▸ Recorded data
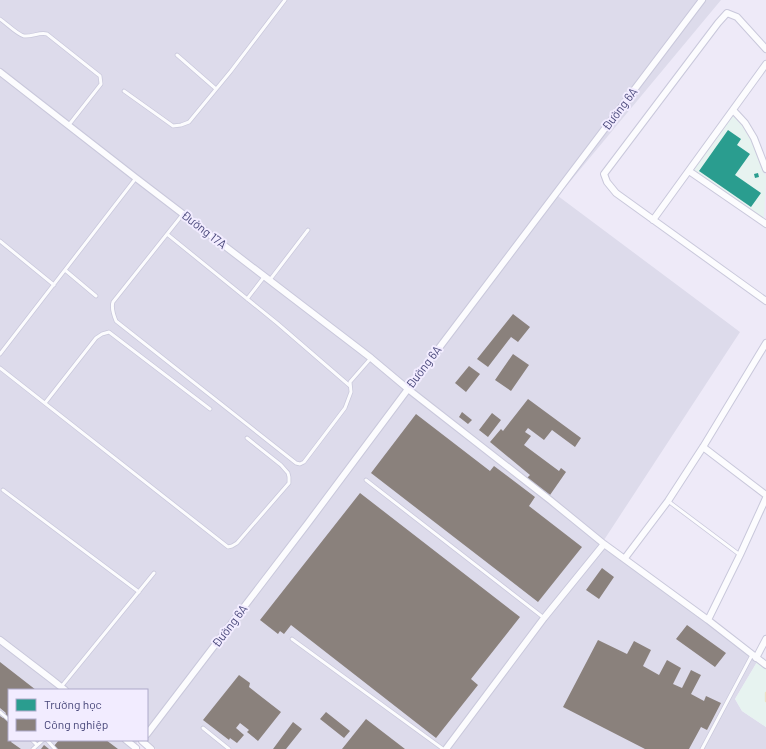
<svg xmlns="http://www.w3.org/2000/svg" width="766" height="749" font-family="Barlow,sans-serif">
<style>
.industrial{fill:#dddbeb}
.education{fill:#e7f3f0}
.schools{fill:#2a9d8f}
.industry{fill:#8a817c}
.lines{fill:none;stroke-linecap:round;stroke-linejoin:round}
.stream{stroke:#ebe4ca;stroke-width:2.5}
.service-casing{stroke:#c9c8db;stroke-width:4.5}
.minor-casing{stroke:#c9c8db;stroke-width:8}
.service{stroke:#fcfcfe;stroke-width:3}
.minor{stroke:#fcfcfe;stroke-width:6}
.labels{text-anchor:middle;stroke-width:4;stroke-linejoin:round;paint-order:stroke}
.street-label{font-size:12px;fill:#48477a;stroke:#f2ecff}
</style>
<rect width="100%" height="100%" fill="#eeeaf8"/>
<path class="industrial" d="M0,0H721L558,196L740,332L604,540L541,618L442,749H156L145,740H147V690H9V740H139L132,749H0Z
M604,547L707,622L757,662L735,699L742,711L766,727V749H449L546,620Z"/>
<path class="education" d="M733,114L743,125L752,140L766,177L764,219L693,170Z
M757,662L766,669V727L742,711L735,699Z"/>
<path class="schools" d="M728,130L741,139L737,145L750,154L735,175L761,193L751,207L699,171Z
M758,173L759,177L755,178L754,174Z"/>
<path class="industry" d="M513,314L530,327L518,342L511,337L488,367L477,359Z
M513,354L529,365L511,391L495,380Z
M469,366L480,374L466,392L455,383Z
M528,399L581,438L575,447L552,430L544,440L528,428L525,432L531,436L524,445L559,471L561,468L566,472L550,495L527,478L530,475L490,442L501,429L503,431Z
M462,412L472,420L468,424L459,417Z
M492,413L501,420L488,437L479,430Z
M416,414L490,471L494,466L535,497L529,506L582,547L538,602L371,473Z
M360,493L520,617L471,679L478,685L436,738L291,625L284,634L280,631L278,634L260,620Z
M602,568L614,577L599,599L586,590Z
M687,625L726,653L715,667L676,639Z
M598,640L627,654L634,641L651,650L643,666L659,675L667,660L681,668L673,684L682,688L691,670L701,675L691,694L704,701L706,696L721,703L707,730L701,727L689,749H645L563,707Z
M0,662L36,690H9V740H12L11,742L21,749H0V716L3,718L6,713L0,708Z
M239,675L250,683L249,687L281,712L258,741L247,732L249,730L240,723L236,728L244,735L237,743L230,738L229,740L203,720Z
M326,712L350,731L344,738L320,719Z
M366,719L405,749H342Z
M293,722L302,729L286,749H273Z
M59,740H106L118,749H58L54,746Z
M44,745L49,749H41Z"/>
<g class="lines">
<path class="stream" d="M766,693V701"/>
<g class="service-casing">
<path id="service" d="M0,19C6,23 18,35 24,36C32,37 39,32 47,34L100,76L101,84L68,126
M177,55L216,89
M124,91L173,126L181,125L189,122L231,71L285,0
M183,214L113,302C111,308 114,316 116,321L296,463L300,464L304,462L345,408L351,392L350,382L371,358
M167,234L277,323L350,386
M0,241L54,285
M65,270L96,296
M269,281L308,230
M247,299L264,277
M0,354L136,178
M0,368L228,547L232,546L237,543L289,483V477L288,473L281,465L247,438
M45,403L96,338L102,334L109,332L210,409
M366,480L544,618
M3,490L139,592
M668,501L740,555
M292,639L443,749
M61,687L154,573
M0,712L9,720
M203,728L229,749
M32,740L37,745
M47,740L55,749
M33,749L43,740
M702,749L752,655"/>
</g>
<g class="minor-casing">
<path id="minor" d="M766,49L737,17L727,13L718,23L604,174L607,182L616,193L766,301
M0,72L136,178L371,358L408,389L550,500L604,544L708,620L766,665
M733,110L745,123L754,138L766,169
M689,171L766,224
M653,220L766,64
M703,447L766,495
M625,558L668,501L703,447L766,343
M708,620L740,555L766,498
M0,640L51,679L65,690
M756,658L766,639
M147,734L308,523L408,389L702,0
M126,740L136,748
M142,741L151,749
M446,749L544,618L604,544"/>
</g>
<use href="#service" class="service"/>
<use href="#minor" class="minor"/>
</g>
<g class="labels">
<g class="street-label">
<text transform="translate(620 109) rotate(-53)" y="4">Đường 6A</text>
<text transform="translate(204 230) rotate(38)" y="4">Đường 17A</text>
<text transform="translate(424 367) rotate(-53)" y="4">Đường 6A</text>
<text transform="translate(230 626) rotate(-53)" y="4">Đường 6A</text>
</g>
</g>
<rect x="8" y="689" width="140" height="52" fill="#f2ecff" stroke="#aeaaca"/>
<rect x="16" y="699" width="20" height="12" fill="#2a9d8f" stroke="#aeaaca"/>
<text x="44" y="709" font-size="12" fill="#48477a">Trường học</text>
<rect x="16" y="719" width="20" height="12" fill="#8a817c" stroke="#aeaaca"/>
<text x="44" y="729" font-size="12" fill="#48477a">Công nghiệp</text>
</svg>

▸ Requirement
Wherever a line in the data above contains the word "education", copy that line.

▸ Solution for this task
.education{fill:#e7f3f0}
<path class="education" d="M733,114L743,125L752,140L766,177L764,219L693,170Z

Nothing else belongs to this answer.